Just a little bit Into it and had a few good chuckles. Worried it will become tiresome with 70 more minutes but I am hopeful.

Scott Aukerman of Comedy Bang Bang directed it.

Haven’t watched but when I first heard it was happening I wasn’t sure how they would get a whole movie out of it.

Minor spoilers for Righteous Gemstones, not going to spoil it all out, scroll along if you don’t want to read it.

I watched the next episode of Gemstones yesterday and I’ve been thinking about the show a lot since then. It’s strangely affecting, as all of McBride’s HBO shows have been. But where Eastbound and Down and Vice Principals focused on McBride’s character and his insecure, blustery hypermasculine bravado, it’s becoming clear that Gemstones isn’t actually mostly about McBride’s character. The heart of the show is Goodman’s Eli, his dead wife, and his brother in law played by Walter Goggins. And the key device the show uses to elucidate these relationships is this song:

One of the two most wonderful moments in the show is Goodman’s Eli softening from (deserved) mistrust of his brother in law to genuine joy when he watches his wife and her brother perform the number. In episode five you gradually learn what their backstory is – the above clip is a rehashing of a number from the siblings Evangelical showbiz youth from thirty years in the past. And you’ve got thirty years of Baby Billy trying to relive and revive his fame and fortune and love from his abbreviated partnership with his sister. And when Aimee moves on to become Eli’s wife and partner, Baby Billy is increasingly eclipsed and left behind. But in the clip above you see how delicately McBride is treating the subject – it would be hard not to treat these two rehashing their childhood hit with contempt, but somehow the show skirts past that effortlessly.

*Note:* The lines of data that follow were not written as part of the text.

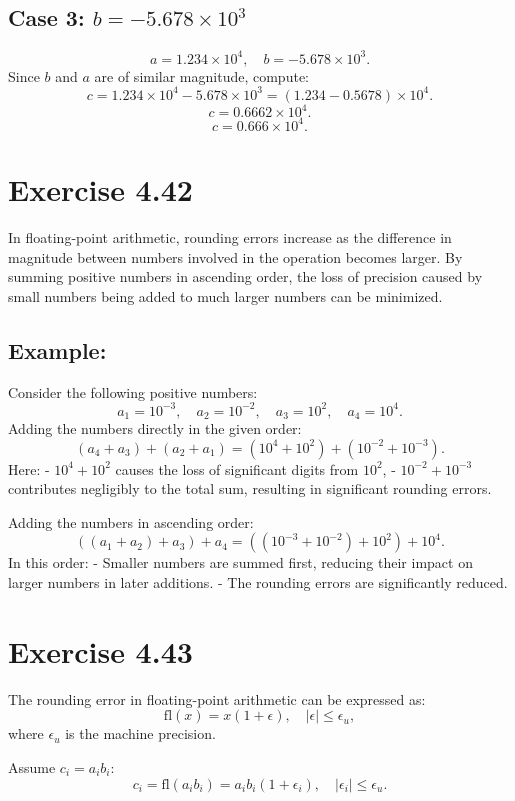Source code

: \documentclass{article}
\begin{document}
\subsection{Case 3: \( b = -5.678 \times 10^3 \)}
   \[
   a = 1.234 \times 10^4, \quad b = -5.678 \times 10^3.
   \]
   Since \( b \) and \( a \) are of similar magnitude, compute:
   \[
   c = 1.234 \times 10^4 - 5.678 \times 10^3 = (1.234 - 0.5678) \times 10^4.
   \]
   \[
   c = 0.6662 \times 10^4.
   \]
   \[
   c = 0.666 \times 10^4.
   \]


\section*{Exercise 4.42}
In floating-point arithmetic, rounding errors increase as the difference in magnitude between numbers involved in the operation becomes larger. By summing positive numbers in ascending order, the loss of precision caused by small numbers being added to much larger numbers can be minimized.

\subsection{Example:}
Consider the following positive numbers:  
\[
a_1 = 10^{-3}, \quad a_2 = 10^{-2}, \quad a_3 = 10^2, \quad a_4 = 10^4.
\]
Adding the numbers directly in the given order:
\[
(a_4 + a_3) + (a_2 + a_1) = (10^4 + 10^2) + (10^{-2} + 10^{-3}).
\]
Here:
- \( 10^4 + 10^2 \) causes the loss of significant digits from \( 10^2 \),
- \( 10^{-2} + 10^{-3} \) contributes negligibly to the total sum, resulting in significant rounding errors.

Adding the numbers in ascending order:
\[
((a_1 + a_2) + a_3) + a_4 = ((10^{-3} + 10^{-2}) + 10^2) + 10^4.
\]
In this order:
- Smaller numbers are summed first, reducing their impact on larger numbers in later additions.
- The rounding errors are significantly reduced.




\section{Exercise 4.43}
The rounding error in floating-point arithmetic can be expressed as:
\[
\text{fl}(x) = x (1 + \epsilon), \quad |\epsilon| \leq \epsilon_u,
\]
where \( \epsilon_u \) is the machine precision.

Assume \( c_i = a_i b_i \):
\[
c_i = \text{fl}(a_i b_i) = a_i b_i (1 + \epsilon_i), \quad |\epsilon_i| \leq \epsilon_u.
\]
\end{document}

And while all of these characters could very easily be mocked and belittled by the show – indeed, they are all ripe for derision – none are. They’re treated with kindness and thoughtfulness and compassion by the show. And Baby Billy, as contemptible, and petty, and dishonest, and insidious as he is, is still a sympathetic character. Sympathetic but not quite pitiable. Not since Gaius Baltar has television seen such a character. And when he wistfully pops the tape of Misbehavin’ into his tape deck some 50 years after it was recorded, well, that’s another of the beautiful moments in the show. It was so smart for the show to play the song with the adults earlier in the show, with it’s puzzling childlike lyrics. Why are these middle-aged adults singing this song? Then you hear the childlike sopranos of brother and sister singing the same song when Old Baby Billy pops the tape in, and it gets a bit misty in here.

And then in the show this week you have Baby Billy performing the same song with his niece. With a video of his 10 year old wife and 9 year old brother in law performing the same song and dance on in black and white in the background. And again you see John Goodman’s Eli watching, and being unable to hide his smile.

And that’s what the show is about: a family dealing with the death of a wife, a mother, a sister. The glue that held the whole family together.

Also, it’s very funny, which is really all it needs to be. Thankfully it’s much more than that as well. The best show I’ve watched this year by far.